Cette annonce est potentiellement « disruptive » (dans le sens anglais du terme) pour l’écosystème du sans contact car elle relance le débat sur le Secure Element / SE autrement dit la gestion de la sécurité sur les mobiles NFC.

Rappelons les données du problème. On peut (en gros) diviser en deux grandes catégories le type d’applications permises par le NFC :

  1. celles qui nécessitent l’utilisation de données privées (identification, paiement, accès, transport) et
  2. celles qui n’en utilisent pas (lecture d’informations touristiques par exemple ou jeux).

Dans le premier cas, les données sensibles doivent être gérées dans une partie sécurisée du mobile appelée « Secure element » ou SE, pour éviter qu’elles ne soient accessibles de l’extérieur ou par une autre application sur le mobile. C’est le rôle du TSM -Trusted Service Manager, une société chargée de gérer cette séparation des données et des services. Trois types de SE existent :

  • un SE stocké sur la SIM géré par les opérateurs,
  • un SE sur un élément extérieur – de type carte mémoire microSD
  • l’utilisation d’un SE sur le mobile lui-même.
Une journée aux JO de Londres

Une journée aux JO de Londres

Les opérateurs, réunis au sein de la GSMA, préconisent la solution basée sur la SIM, dite « SIM centric« . En France, c’est le modèle Cityzi. Si vous pouvez posséder un mobile NFC, et il y en près de 3 millions en France répartis sur plus de 25 modèles, il est nécessaire également d’obtenir une SIM Cityzi (standard chez Orange et SFR) pour les applications de type paiement comme Kix de la BNPParibas.

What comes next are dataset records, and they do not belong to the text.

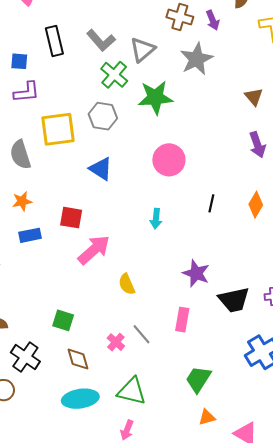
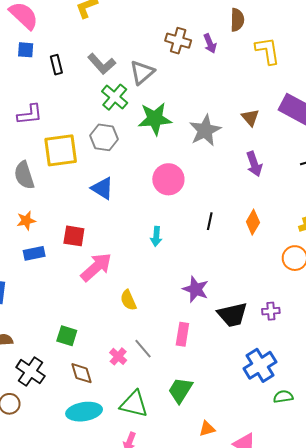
black rectangle: (54, 41) -> (56, 65), size x0.7
gray star: (196, 59) -> (205, 130), moved
blue square: (19, 61) -> (26, 50), moved
green trapezoid: (198, 379) -> (180, 390), moved

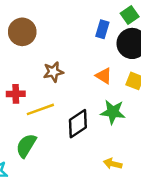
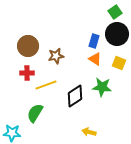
blue rectangle: (102, 29) -> (94, 41), moved
brown circle: (22, 32) -> (28, 46), moved
yellow arrow: (113, 164) -> (89, 132), moved

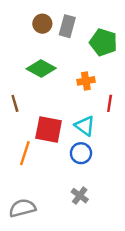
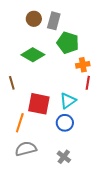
green pentagon: (103, 42) -> (68, 43), moved
orange cross: (86, 81) -> (83, 65), moved
cyan triangle: (85, 126) -> (68, 101), turned 48
gray semicircle: (22, 208) -> (26, 149), moved

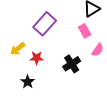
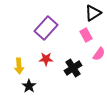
yellow arrow: (18, 49) -> (19, 66), moved, turned -56
red star: (37, 58) -> (46, 59), moved

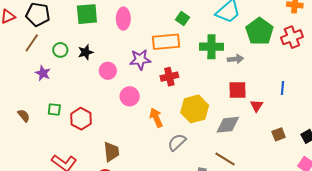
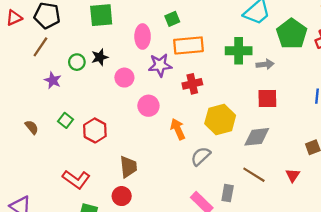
pink ellipse: (123, 19) -> (143, 36), moved
green square: (182, 19) -> (172, 19), moved, turned 32
green circle: (60, 50) -> (77, 62), moved
red triangle: (257, 106) -> (293, 175), moved
green square: (54, 110) -> (65, 120), turned 32

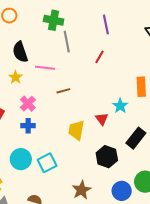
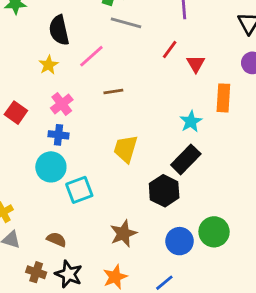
gray line: (67, 42) -> (126, 23), turned -70
pink line: (45, 68) -> (91, 56), turned -54
red triangle: (102, 119) -> (196, 64), moved
black rectangle: (136, 138) -> (186, 159), moved
cyan circle: (21, 159) -> (51, 167), moved

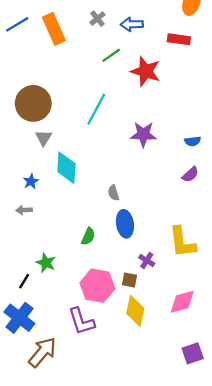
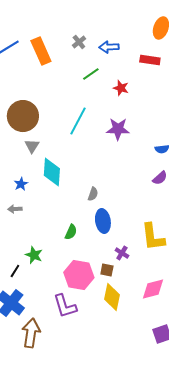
red star: (146, 71) -> (121, 88), size x0.6
purple star: (143, 134) -> (118, 129), moved
gray semicircle: (113, 193) -> (93, 194), turned -144
brown arrow: (42, 352) -> (31, 333), turned -32

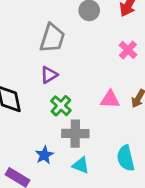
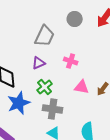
pink cross: (128, 50) -> (71, 61), moved, turned -32
blue star: (44, 155) -> (19, 103), moved, size x1.6

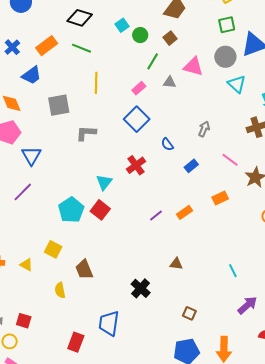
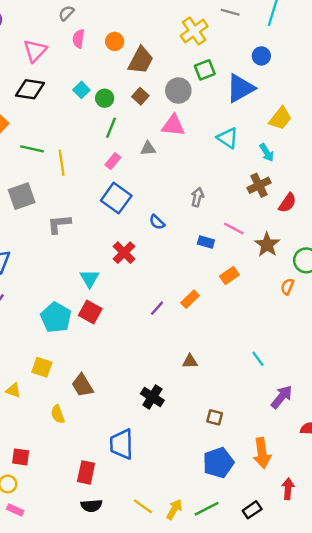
green line: (82, 48) -> (32, 149), moved
gray circle: (225, 57) -> (178, 91), moved
green line: (153, 61) -> (111, 128), moved
blue rectangle: (191, 166) -> (206, 242), moved, turned 64

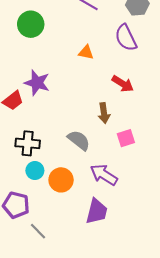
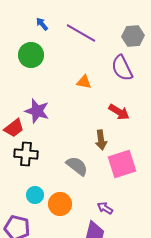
pink square: (126, 138) -> (122, 164), size x1.6
black cross: (28, 143) -> (26, 154), moved
purple arrow: (104, 175) -> (105, 208), moved, size x0.6

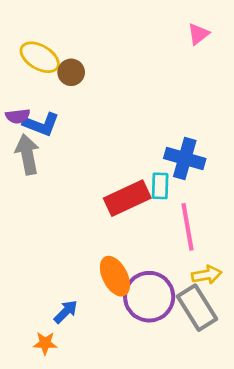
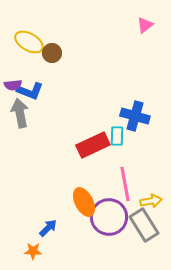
pink line: (187, 227) -> (125, 184), moved

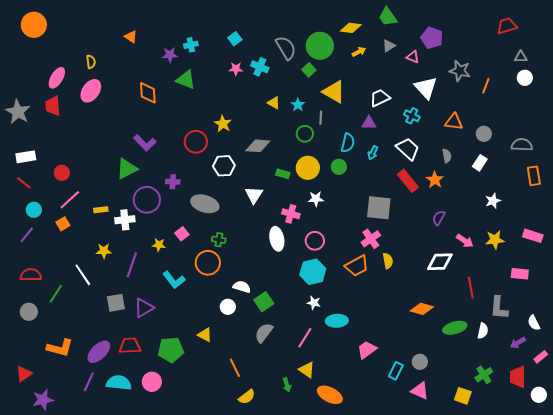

A travers leur accord, Visa et Samsung, qui ont l’habitude de travailler ensemble comme par exemple à l’occasion des JO de Londres, proposent donc une solution alternative au modèle des opérateurs, utilisant le SE du mobile lui-même. C’est également le modèle utilisé par Google pour son Wallet. Autrement dit, à l’association, mobile, banque, carte de paiement et opérateur télécom actuellement nécessaire à la dématérialisation d’une carte de paiement sur mobile, Samsung et Visa répondent qu’on peut faire plus simple.

Sur le papier, cette annonce est positive dans le sens où tout ce qui peut simplifier l’écosystème ne peut qu’accélérer l’adoption du paiement sur mobile et donc accélérer le déploiement des services sans contact. Dans la réalité, il reste de nombreuses questions : la première et la plus importante est : en cas de problème sur une transaction NFC, paiement/transport, qui appeler ? Une des promesses du NFC est la possibilité en un seul appel, de bloquer le mobile et toutes les applications s’y trouvant. L’opérateur telecom gère la relation avec son client et c’est naturellement vers lui que les clients se tournent. Si le modèle proposé par Samsung et Visa se développe, qui faudra t-il appeler pour bloquer sa carte de transport ou sa carte de paiement : chaque fournisseur de services ou le fabricant de mobile ?

Cityzi, Nice

Cityzi, Nice

Ensuite se posent les questions du déploiement, de l’industrialisation ou des mises-à-jour que les opérateurs maitrisent à travers leurs réseaux. Visa a également introduit le « Visa Mobile Provisioning service » pour répondre à certaines de ces questions. Enfin, quelle va être la réaction des banques, qui distribuent les cartes de paiement de Visa et qui développent des accords avec les opérateurs?

Il est trop tôt pour appréhender toutes les conséquences de cette annonce qui a l’avantage de poser une question-clé – que faut-il faire pour accélérer le déploiement des services mobiles sans contact et en particulier autour du paiement et du transport ? De part leurs parts de marché respectifs, Visa et Samsung envoient un message fort. Nul doute que le débat ne fait que commencer.